MACCABEES, BOOKS OF, the name given to several Apocryphal books of the Old Testament. The Vulgate contains two books of Maccabees which were declared canonical by the council of Trent (1546) and found a place among the Apocrypha of the English Bible. Three other books of this name are extant. Book iii. is included in the Septuagint but not in the Vulgate. Book iv. is embraced in the Alexandrian, Sinaitic, and other MSS. of the Septuagint, as well as in some MSS. of Josephus. A “Fifth” book is contained in the Ambrosian Peshitta, but it seems to be merely a Syriac reproduction of the sixth book of Josephus’s history of the Jewish War. None of the books of Maccabees are contained in the Vatican (B); all of them are found in a Syriac recension.

1 Maccabees was originally written in Hebrew, but is preserved only in a Greek translation. Origen gives a transliteration of “its Semitic title,”[1] and Jerome says distinctly: “The First Book of Maccabees I found in Hebrew.” The frequent Hebraisms which mark the Greek translation, as well as the fact that some obscure passages in the Greek text are best accounted for as mistranslations from the Hebrew, afford internal evidence of the truth of this testimony. There are good reasons for regarding the book as a unity, although some scholars (Destinon, followed by Wellhausen) consider the concluding chapters (xiii.–xvi.) a later addition unknown to Josephus, who, however, seems to have already used the Greek. It probably dates from about the beginning of the first century B.C.[2]

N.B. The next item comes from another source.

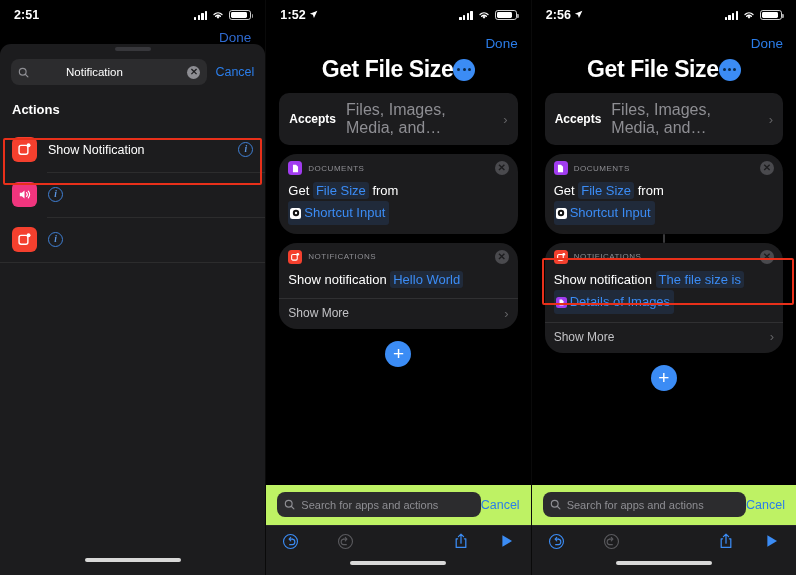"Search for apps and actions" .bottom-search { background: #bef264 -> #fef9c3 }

As it supplies a detailed and accurate record of the forty years from the accession of Antiochus Epiphanes to the death of Simon (175–135 B.C.), without doubt the most stirring chapter in Jewish history, the book is one of the most precious historical sources we possess. In its careful chronology, based upon the Seleucid era, in the minuteness of its geographical knowledge, in the frankness with which it records defeat as well as victory, on the restraint with which it speaks of the enemies of the Jews, in its command of details, it bears on its face the stamp of genuineness. Not that it is wholly free from error or exaggeration, but its mistakes are due merely to defective knowledge of the outside world, and its overstatements, virtually confined to the matter of numbers, proceed from a patriotic desire to magnify Jewish victories. While the author presumably had some written sources at his disposal,[3] his narrative is probably for the most part founded upon personal knowledge and recollection of the events recorded, and upon such first-hand information as, living in the second

  1. Σαρβὴθ Σαβαναιέλ (Sarbeth Sabanaiel). No satisfactory explanation of this title has yet been given from the Hebrew (see the commentaries). The book may, however, have been known to Origen only in an Aramaic translation, in which case, according to the happy conjecture of Dalman (Gramm. 6) the two words may have represented the Aramaic ספר בית חשמונאי (“book of the Hasmonaean house”).
  2. If the book is a unity, ch. xvi. 23 implies that it was written after the death of Hyrcanus which occurred in 105 B.C. On the other hand the friendly references to Rome in ch. viii. show that it must have been written before the siege of Jerusalem by Pompey in 63 B.C.
  3. Cf. ix. 22, xi. 37, xiv. 18, 27.